The United Launch Alliance Atlas V booster that will launch the Solar Orbiter spacecraft is delivered by truck to the Atlas Spaceflight Operations Center at Florida’s Cape Canaveral Air Force Station on Nov. 21, 2019. Photo credit: NASA/Ben Smegelsky

The company’s cargo vessel, Rocketship – formerly known as Mariner – delivered the Atlas V first stage and Centaur upper stage to Port Canaveral on Nov. 20, 2019, after traveling from the booster’s manufacturing facility at Decatur, Alabama.

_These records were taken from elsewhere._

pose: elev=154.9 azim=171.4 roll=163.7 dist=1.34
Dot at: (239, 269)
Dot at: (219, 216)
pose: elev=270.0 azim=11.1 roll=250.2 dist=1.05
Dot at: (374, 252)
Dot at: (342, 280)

Upon arrival at the port, the launch hardware was trucked to separate facilities at nearby Cape Canaveral Air Force Station: the booster to ULA’s Atlas Spaceflight Operations Center (ASOC) and the Centaur to a separate facility. Both stages will undergo preflight checkouts before the components are stacked for launch at the Space Launch Complex 41 Vertical Integration Facility closer to liftoff.

Meanwhile, the Solar Orbiter spacecraft has been removed from its shipping container for the start of its own prelaunch preparations at the Astrotech Space Operations Facility in Titusville, Florida. The spacecraft was uncrated Nov. 15 and rotated to vertical on Nov. 18, paving the way for upcoming processing and checkouts, including tests of the spacecraft and its suite of science instruments, as well as its propellant pressurization system.

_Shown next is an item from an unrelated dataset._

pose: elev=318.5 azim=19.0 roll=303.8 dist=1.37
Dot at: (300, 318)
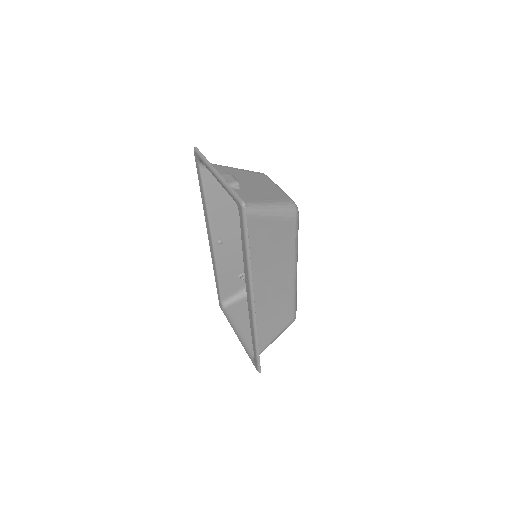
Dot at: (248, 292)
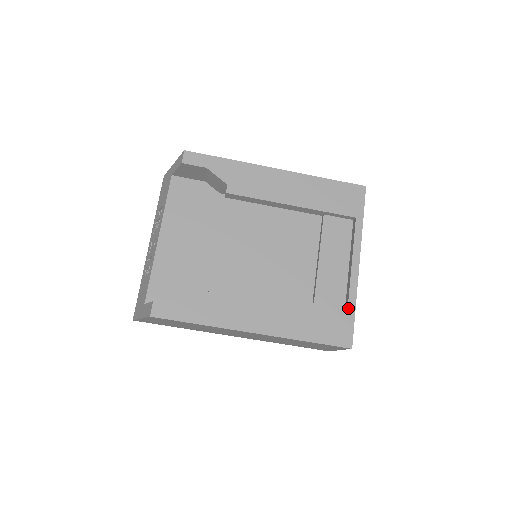
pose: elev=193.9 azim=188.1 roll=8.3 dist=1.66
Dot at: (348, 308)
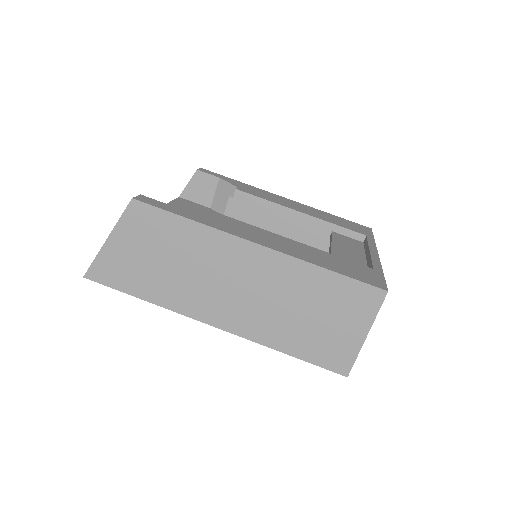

Solar Orbiter is a European Space Agency mission with strong NASA participation. The mission aims to study the Sun, its outer atmosphere and solar winds. The spacecraft will provide the first images of the Sun’s poles. NASA’s Launch Services Program based at Kennedy is managing the launch. Liftoff is scheduled for Feb. 5, 2020, from Cape Canaveral Air Force Station’s Space Launch Complex 41 aboard the ULA Atlas V launch vehicle.

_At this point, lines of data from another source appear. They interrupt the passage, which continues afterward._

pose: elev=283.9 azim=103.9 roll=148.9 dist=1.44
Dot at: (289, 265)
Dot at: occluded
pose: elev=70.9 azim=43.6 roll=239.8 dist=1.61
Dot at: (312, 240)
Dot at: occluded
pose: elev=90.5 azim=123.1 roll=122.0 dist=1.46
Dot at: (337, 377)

Solar Orbiter Arrives at Kennedy from Europe

The Solar Orbiter spacecraft is placed on a truck for transportation from the Launch and Landing Facility at NASA’s Kennedy Space Center in Florida to the Astrotech Space Operations facility in nearby Titusville on Nov. 1, 2019.
The Solar Orbiter spacecraft is placed on a truck for transportation from the Launch and Landing Facility at NASA’s Kennedy Space Center in Florida to the Astrotech Space Operations facility in nearby Titusville on Nov. 1, 2019. Photo credit: NASA/Ben Smegelsky

The European Space Agency’s (ESA) Solar Orbiter spacecraft arrived at the Launch and Landing Facility, formerly known as the Shuttle Landing Facility, at NASA’s Kennedy Space Center in Florida aboard an Antonov cargo plane from Munich, Germany, on Nov. 1. Upon arrival at the Florida spaceport, the spacecraft was offloaded and transported to the Astrotech Space Operations facility in nearby Titusville, where it will spend the next few months undergoing final preparations, tests and checkouts for liftoff.

Solar Orbiter is an ESA mission that will study the Sun, its outer atmosphere and solar winds. Using high spatial resolution telescopes, the spacecraft will observe the Sun’s atmosphere up close and compare these observations with measurements taken around the spacecraft. Due to its unique orbit, Solar Orbiter will provide the first images of the Sun’s poles. NASA’s Launch Services Program based at Kennedy is managing the launch.

Although developed independently, ESA’s Solar Orbiter and NASA’s Parker Solar Probe, which launched Aug. 12, 2018, are natural teammates. Solar Orbiter’s comprehensive science instruments and unique orbit will help scientists place NASA’s Parker Solar Probe’s measurements in context. By working together in this way, the two spacecraft will collect complementary data sets allowing more science to be gathered from the two missions than either could manage on its own.

The spacecraft’s mission to the Sun is planned for launch on a United Launch Alliance Atlas V-411 rocket from SLC-41 at Cape Canaveral Air Force Station in Florida on Feb. 5, 2020, at 11:15 p.m. EST.